A growing number of environmental contaminants have been
proved
to have reproductive toxicity to males and females. However, the unclear
toxicological mechanism of reproductive toxicants limits the development
of virtual screening methods. By consolidating androgen (AR)-/estrogen
receptors (ERs)-mediated adverse outcome pathways (AOPs) with more
than 8000 chemical substances, we uncovered relationships between
chemical features, a series of pathway-related effects, and reproductive
apical outcomeschanges in sex organ weights. An AOP-based
computational model named RepTox was developed and evaluated to predict
and characterize chemicals’ reproductive toxicity for males
and females. Results showed that RepTox has three outstanding advantages.
(I) Compared with the traditional models (37 and 81% accuracy, respectively),
AOP significantly improved the predictive robustness of RepTox (96.3%
accuracy). (II) Compared with the application domain (AD) of models
based on small in vivo datasets, AOP expanded the
ADs of RepTox by 1.65-fold for male and 3.77-fold for female, respectively.
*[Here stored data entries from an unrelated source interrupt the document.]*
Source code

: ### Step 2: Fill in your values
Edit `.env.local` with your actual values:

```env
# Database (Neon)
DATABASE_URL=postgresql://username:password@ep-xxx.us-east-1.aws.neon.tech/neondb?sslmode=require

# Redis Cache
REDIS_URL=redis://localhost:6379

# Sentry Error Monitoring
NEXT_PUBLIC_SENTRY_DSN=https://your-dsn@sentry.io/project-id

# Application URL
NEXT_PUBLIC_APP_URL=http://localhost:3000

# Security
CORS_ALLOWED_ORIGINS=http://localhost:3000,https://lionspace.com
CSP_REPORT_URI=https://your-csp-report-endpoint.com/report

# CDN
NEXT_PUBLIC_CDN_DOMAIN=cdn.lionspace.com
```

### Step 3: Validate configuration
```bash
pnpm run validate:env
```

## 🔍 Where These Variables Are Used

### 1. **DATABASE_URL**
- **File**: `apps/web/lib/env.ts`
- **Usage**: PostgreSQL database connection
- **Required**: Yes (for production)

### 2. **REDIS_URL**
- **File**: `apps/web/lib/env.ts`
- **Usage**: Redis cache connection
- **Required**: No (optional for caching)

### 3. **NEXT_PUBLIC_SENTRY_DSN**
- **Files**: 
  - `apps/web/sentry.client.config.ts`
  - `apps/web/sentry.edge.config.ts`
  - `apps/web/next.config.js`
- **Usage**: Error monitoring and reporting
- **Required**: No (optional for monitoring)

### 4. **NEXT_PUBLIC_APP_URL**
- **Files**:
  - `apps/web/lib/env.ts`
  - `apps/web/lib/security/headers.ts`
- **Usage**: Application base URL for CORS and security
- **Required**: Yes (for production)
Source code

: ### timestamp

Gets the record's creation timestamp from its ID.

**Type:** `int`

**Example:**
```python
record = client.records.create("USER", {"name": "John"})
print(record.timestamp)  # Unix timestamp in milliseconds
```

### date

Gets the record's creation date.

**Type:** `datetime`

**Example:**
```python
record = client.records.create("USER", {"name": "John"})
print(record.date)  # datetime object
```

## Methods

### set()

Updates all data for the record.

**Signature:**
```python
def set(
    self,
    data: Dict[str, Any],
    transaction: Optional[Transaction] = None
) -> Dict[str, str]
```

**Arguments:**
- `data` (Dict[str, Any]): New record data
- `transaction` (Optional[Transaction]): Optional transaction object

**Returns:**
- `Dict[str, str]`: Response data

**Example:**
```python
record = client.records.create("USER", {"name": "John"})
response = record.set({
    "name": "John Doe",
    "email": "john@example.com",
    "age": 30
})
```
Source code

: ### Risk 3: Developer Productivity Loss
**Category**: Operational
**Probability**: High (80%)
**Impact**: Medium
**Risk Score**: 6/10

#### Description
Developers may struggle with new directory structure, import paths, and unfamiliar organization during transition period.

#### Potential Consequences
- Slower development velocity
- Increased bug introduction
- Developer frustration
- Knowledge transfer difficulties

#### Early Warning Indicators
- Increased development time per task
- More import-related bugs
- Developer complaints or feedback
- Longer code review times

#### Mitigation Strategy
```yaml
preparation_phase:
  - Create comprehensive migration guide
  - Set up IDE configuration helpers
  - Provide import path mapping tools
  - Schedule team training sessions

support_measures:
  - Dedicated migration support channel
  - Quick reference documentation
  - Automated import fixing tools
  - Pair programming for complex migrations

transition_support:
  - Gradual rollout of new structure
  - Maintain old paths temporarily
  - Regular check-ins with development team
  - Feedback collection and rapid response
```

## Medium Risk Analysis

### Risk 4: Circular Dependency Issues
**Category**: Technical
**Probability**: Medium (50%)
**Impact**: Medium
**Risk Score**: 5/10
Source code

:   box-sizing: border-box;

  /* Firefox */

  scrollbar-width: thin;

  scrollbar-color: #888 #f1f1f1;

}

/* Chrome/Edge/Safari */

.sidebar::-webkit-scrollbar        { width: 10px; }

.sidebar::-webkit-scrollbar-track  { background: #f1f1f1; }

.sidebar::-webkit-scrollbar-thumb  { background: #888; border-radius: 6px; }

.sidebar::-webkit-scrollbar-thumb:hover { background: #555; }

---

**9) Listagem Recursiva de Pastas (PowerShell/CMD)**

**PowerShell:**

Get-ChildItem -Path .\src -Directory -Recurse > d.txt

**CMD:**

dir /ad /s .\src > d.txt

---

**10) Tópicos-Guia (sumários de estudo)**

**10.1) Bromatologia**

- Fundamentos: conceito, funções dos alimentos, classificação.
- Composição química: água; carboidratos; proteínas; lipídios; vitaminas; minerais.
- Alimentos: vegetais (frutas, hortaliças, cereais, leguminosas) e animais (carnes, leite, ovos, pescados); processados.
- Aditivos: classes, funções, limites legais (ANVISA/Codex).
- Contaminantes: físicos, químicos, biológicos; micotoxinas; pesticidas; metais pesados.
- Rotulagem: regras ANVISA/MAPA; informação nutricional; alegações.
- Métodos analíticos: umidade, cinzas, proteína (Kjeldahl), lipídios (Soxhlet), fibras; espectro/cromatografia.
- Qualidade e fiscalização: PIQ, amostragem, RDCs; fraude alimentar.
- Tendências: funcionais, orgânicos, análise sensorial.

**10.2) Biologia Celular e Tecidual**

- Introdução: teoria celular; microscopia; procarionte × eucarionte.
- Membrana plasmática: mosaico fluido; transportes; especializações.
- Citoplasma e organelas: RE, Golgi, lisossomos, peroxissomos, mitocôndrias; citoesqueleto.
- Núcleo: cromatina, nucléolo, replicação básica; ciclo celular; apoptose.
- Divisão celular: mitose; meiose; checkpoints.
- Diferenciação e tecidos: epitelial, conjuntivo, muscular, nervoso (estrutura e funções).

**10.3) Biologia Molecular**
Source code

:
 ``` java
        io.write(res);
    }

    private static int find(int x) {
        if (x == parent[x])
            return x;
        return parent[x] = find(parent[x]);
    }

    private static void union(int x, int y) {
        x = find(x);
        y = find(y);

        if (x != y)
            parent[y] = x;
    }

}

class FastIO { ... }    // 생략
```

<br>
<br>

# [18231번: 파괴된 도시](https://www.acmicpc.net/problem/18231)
(III) RepTox implied that hydrophobicity, cyclopentanol substructure,
and several topological indices (e.g., hydrogen-bond
acceptors) were important, unbiased features associated with reproductive
toxicants. Finally, RepTox was applied to the inventory of existing
chemical substances of China and identified 2100 and 7281 potential
toxicants to the male and female reproductive systems, respectively.